IT'S A NEW WORLD, at least in terms of espionage thrillers. Since 9/11—or since the end of the Cold War, really—our globe's power anchors have shifted and deteriorated, along with a Westerner's clear-cut sense of right and wrong. As China emerges as an economic superpower and imperialism sputters toward its end, and as grassroots military groups, terrorist and otherwise, become global players, the landscape for 21st-century spy stories is wide open. In this new world, it's every person for him- or herself. Forget queen, let alone country.

Denis Johnson sets his swift, tense new novel, The Laughing Monsters, in this moral and political muddle. Roland Nair flies into Freetown, Sierra Leone, with the supposed agenda of reconnecting with a friend to possibly embark on a moneymaking venture. As he dodges familiar faces at the airport and checks in with his contacts back home, Johnson gives us brief glimpses of Nair's shadowy, unreliable nature. In Nair's friend, African Michael Adriko, Johnson draws a very different character, one who's equally mysterious but imbued with life, depth, and loss.

Nair's perception of this hot, troubled part of the world fuels the first stages of The Laughing Monsters. (Ebola is not yet a factor here.) Its global scope could come as a surprise to those who have only read Jesus' Son, Johnson's brilliant short-story collection of functional, parched-dry prose. In that book, the stark, wintry Midwest is seen though the reddened eyes of drug addicts with Carver-esque simplicity and profundity. Here, Johnson more closely echoes his National Book Award-winning Tree of Smoke, a lengthy 2007 novel about coiled allegiances during the Vietnam War. That book drew comparisons to Graham Greene, and The Laughing Monsters will, too.

Actually, I kept thinking of Joseph Conrad's Heart of Darkness. As Nair and Adriko's moneymaking plan unravels—and as Nair's hidden agendas (there are several) reveal themselves—they're forced to keep moving, first to Uganda, then to the isolated bush of Democratic Republic of the Congo.
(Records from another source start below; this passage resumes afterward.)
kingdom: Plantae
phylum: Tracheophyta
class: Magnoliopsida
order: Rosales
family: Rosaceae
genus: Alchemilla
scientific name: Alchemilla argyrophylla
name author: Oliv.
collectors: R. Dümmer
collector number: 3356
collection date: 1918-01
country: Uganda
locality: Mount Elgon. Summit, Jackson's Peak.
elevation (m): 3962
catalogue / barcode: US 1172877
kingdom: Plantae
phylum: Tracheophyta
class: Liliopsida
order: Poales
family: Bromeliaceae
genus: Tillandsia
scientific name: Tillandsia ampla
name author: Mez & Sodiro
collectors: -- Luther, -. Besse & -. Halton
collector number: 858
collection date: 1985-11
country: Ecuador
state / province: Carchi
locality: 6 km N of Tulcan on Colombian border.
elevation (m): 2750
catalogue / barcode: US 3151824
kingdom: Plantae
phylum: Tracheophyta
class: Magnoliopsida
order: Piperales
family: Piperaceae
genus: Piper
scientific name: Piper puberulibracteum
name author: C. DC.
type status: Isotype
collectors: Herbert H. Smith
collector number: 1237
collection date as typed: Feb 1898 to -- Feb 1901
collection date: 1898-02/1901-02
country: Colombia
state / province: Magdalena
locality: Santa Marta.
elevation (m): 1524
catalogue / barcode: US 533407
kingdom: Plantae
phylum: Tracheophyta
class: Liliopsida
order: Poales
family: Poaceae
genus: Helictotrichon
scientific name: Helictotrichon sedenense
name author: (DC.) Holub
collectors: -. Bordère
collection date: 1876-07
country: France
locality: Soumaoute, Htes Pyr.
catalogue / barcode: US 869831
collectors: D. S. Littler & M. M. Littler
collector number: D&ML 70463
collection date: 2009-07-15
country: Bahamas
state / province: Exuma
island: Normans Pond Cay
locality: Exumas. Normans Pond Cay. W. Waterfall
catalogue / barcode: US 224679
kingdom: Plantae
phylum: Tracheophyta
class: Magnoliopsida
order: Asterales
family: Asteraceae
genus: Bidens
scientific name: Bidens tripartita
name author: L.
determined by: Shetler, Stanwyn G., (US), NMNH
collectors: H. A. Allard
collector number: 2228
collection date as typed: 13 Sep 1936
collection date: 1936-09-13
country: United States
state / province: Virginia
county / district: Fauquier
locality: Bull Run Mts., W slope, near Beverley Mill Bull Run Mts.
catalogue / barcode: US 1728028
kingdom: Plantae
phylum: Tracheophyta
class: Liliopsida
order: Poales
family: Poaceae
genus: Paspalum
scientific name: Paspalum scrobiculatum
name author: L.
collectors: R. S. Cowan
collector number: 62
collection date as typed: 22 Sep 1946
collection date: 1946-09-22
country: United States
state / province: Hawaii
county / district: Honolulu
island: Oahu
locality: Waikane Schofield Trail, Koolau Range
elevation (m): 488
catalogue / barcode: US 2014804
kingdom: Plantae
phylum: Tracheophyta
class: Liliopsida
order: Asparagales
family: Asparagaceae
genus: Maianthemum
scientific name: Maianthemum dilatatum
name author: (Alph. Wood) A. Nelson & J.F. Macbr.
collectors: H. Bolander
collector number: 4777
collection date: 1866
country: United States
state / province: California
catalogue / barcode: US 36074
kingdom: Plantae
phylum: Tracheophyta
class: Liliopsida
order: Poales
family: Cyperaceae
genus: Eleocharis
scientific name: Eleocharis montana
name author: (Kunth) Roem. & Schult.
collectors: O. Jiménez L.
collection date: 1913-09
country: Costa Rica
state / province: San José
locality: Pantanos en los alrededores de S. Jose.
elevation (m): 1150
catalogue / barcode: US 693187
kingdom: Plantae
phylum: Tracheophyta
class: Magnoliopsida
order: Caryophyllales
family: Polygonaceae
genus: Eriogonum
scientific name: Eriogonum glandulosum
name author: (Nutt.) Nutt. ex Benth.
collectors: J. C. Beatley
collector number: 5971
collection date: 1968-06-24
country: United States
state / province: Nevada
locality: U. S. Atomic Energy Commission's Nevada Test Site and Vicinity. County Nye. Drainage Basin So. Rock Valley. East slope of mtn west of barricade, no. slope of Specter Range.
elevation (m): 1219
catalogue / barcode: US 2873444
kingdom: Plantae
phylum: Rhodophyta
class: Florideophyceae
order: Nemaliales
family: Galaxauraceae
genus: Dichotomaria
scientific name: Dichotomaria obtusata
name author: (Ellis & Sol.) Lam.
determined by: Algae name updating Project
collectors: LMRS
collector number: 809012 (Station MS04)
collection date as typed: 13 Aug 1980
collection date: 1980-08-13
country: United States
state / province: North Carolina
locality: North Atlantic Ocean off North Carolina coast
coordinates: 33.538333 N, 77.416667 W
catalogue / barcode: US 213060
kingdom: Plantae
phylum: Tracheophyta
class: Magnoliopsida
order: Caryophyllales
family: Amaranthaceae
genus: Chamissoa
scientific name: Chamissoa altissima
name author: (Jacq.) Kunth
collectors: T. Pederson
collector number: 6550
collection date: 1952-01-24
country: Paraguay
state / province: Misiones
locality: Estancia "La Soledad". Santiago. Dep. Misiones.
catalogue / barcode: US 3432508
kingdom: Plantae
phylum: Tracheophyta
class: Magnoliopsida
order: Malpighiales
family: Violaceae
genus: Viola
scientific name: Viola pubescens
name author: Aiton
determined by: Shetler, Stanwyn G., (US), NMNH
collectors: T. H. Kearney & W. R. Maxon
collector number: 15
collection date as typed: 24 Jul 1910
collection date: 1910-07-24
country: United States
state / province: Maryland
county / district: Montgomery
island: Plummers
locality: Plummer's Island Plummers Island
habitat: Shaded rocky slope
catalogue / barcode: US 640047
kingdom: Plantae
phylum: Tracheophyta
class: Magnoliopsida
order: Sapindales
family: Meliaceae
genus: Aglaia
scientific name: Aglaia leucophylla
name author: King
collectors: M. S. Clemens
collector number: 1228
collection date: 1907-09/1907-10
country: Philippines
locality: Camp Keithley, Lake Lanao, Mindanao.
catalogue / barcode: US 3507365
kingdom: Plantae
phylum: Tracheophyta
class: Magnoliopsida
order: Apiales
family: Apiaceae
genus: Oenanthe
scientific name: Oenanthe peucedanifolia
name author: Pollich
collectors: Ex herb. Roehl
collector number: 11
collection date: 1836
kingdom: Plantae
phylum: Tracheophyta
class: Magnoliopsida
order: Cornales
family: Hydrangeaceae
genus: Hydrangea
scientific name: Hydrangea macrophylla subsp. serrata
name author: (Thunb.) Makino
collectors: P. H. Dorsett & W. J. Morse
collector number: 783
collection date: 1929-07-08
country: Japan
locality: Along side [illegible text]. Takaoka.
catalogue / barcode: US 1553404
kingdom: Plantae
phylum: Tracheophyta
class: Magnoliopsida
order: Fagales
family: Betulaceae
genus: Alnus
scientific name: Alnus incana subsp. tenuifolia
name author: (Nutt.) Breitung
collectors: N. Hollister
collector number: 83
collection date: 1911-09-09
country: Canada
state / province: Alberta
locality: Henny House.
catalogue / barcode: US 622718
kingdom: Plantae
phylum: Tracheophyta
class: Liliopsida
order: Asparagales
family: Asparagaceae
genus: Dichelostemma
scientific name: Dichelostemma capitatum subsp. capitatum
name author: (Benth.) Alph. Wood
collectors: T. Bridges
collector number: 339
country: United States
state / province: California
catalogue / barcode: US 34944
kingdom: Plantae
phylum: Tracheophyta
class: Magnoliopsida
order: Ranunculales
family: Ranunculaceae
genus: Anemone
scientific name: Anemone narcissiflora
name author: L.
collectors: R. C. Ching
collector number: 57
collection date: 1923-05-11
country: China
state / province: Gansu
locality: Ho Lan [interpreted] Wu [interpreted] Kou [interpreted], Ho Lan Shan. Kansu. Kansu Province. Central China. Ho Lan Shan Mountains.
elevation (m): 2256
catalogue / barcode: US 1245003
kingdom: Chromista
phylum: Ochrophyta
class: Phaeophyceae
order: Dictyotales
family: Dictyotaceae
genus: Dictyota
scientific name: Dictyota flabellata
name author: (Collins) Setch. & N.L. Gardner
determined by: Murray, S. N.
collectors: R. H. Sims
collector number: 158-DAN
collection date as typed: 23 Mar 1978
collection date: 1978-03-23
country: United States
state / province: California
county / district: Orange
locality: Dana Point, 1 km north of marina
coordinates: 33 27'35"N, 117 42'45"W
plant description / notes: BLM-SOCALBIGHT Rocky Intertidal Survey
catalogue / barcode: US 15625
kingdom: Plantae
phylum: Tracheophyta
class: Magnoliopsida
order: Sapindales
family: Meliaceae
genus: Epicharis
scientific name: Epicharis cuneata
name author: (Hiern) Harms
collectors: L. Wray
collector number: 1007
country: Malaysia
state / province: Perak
Nair collapses into alcoholism as his loyalties scatter; the further off the map he and Adriko travel, the more their identities are stifled and eventually stripped.

The story, told via Nair's alcohol-dulled senses, hurtles along confusedly, and Johnson rarely stops long enough to get the reader situated. But his vivid, panicked prose offers something more rewarding than a painstakingly plotted thriller. Nair's ultimate loyalty, like that of most men, is malleable under duress, and Johnson knows—as Conrad did—that there are no easy answers in the darkness.